## [Exercise]
In the entries below, the lines from the one with "c. Trik Mendaftarkan" through the one with "- Conacul Golescu" are to be copied exactly; both ends count.

## [Extracted material]
____

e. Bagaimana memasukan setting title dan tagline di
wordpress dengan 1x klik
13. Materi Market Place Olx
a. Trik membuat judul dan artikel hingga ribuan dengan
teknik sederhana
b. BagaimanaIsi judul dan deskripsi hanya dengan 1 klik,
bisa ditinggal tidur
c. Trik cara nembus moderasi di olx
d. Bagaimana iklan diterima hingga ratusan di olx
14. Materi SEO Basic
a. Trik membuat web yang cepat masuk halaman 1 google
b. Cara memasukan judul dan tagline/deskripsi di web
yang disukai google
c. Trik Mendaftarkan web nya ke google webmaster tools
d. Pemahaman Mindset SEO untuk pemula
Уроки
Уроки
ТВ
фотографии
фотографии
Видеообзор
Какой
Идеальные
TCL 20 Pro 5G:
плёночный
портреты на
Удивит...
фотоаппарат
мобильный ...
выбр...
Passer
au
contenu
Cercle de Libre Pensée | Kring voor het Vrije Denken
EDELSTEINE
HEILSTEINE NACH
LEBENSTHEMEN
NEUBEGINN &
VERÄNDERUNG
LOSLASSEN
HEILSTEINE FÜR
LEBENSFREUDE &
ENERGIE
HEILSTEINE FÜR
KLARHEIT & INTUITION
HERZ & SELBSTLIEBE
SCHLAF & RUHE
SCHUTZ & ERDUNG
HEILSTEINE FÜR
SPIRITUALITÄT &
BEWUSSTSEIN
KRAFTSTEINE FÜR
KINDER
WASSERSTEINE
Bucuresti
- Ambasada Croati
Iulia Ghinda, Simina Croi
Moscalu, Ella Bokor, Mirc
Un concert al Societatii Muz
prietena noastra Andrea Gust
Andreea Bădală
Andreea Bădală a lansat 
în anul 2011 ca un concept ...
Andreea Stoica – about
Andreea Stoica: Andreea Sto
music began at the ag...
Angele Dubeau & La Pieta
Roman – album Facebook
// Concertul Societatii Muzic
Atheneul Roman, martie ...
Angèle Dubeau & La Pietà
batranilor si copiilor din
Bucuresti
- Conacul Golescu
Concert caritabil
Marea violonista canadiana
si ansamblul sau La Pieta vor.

____

## [Task output]
c. Trik Mendaftarkan web nya ke google webmaster tools
d. Pemahaman Mindset SEO untuk pemula
Уроки
Уроки
ТВ
фотографии
фотографии
Видеообзор
Какой
Идеальные
TCL 20 Pro 5G:
плёночный
портреты на
Удивит...
фотоаппарат
мобильный ...
выбр...
Passer
au
contenu
Cercle de Libre Pensée | Kring voor het Vrije Denken
EDELSTEINE
HEILSTEINE NACH
LEBENSTHEMEN
NEUBEGINN &
VERÄNDERUNG
LOSLASSEN
HEILSTEINE FÜR
LEBENSFREUDE &
ENERGIE
HEILSTEINE FÜR
KLARHEIT & INTUITION
HERZ & SELBSTLIEBE
SCHLAF & RUHE
SCHUTZ & ERDUNG
HEILSTEINE FÜR
SPIRITUALITÄT &
BEWUSSTSEIN
KRAFTSTEINE FÜR
KINDER
WASSERSTEINE
Bucuresti
- Ambasada Croati
Iulia Ghinda, Simina Croi
Moscalu, Ella Bokor, Mirc
Un concert al Societatii Muz
prietena noastra Andrea Gust
Andreea Bădală
Andreea Bădală a lansat 
în anul 2011 ca un concept ...
Andreea Stoica – about
Andreea Stoica: Andreea Sto
music began at the ag...
Angele Dubeau & La Pieta
Roman – album Facebook
// Concertul Societatii Muzic
Atheneul Roman, martie ...
Angèle Dubeau & La Pietà
batranilor si copiilor din
Bucuresti
- Conacul Golescu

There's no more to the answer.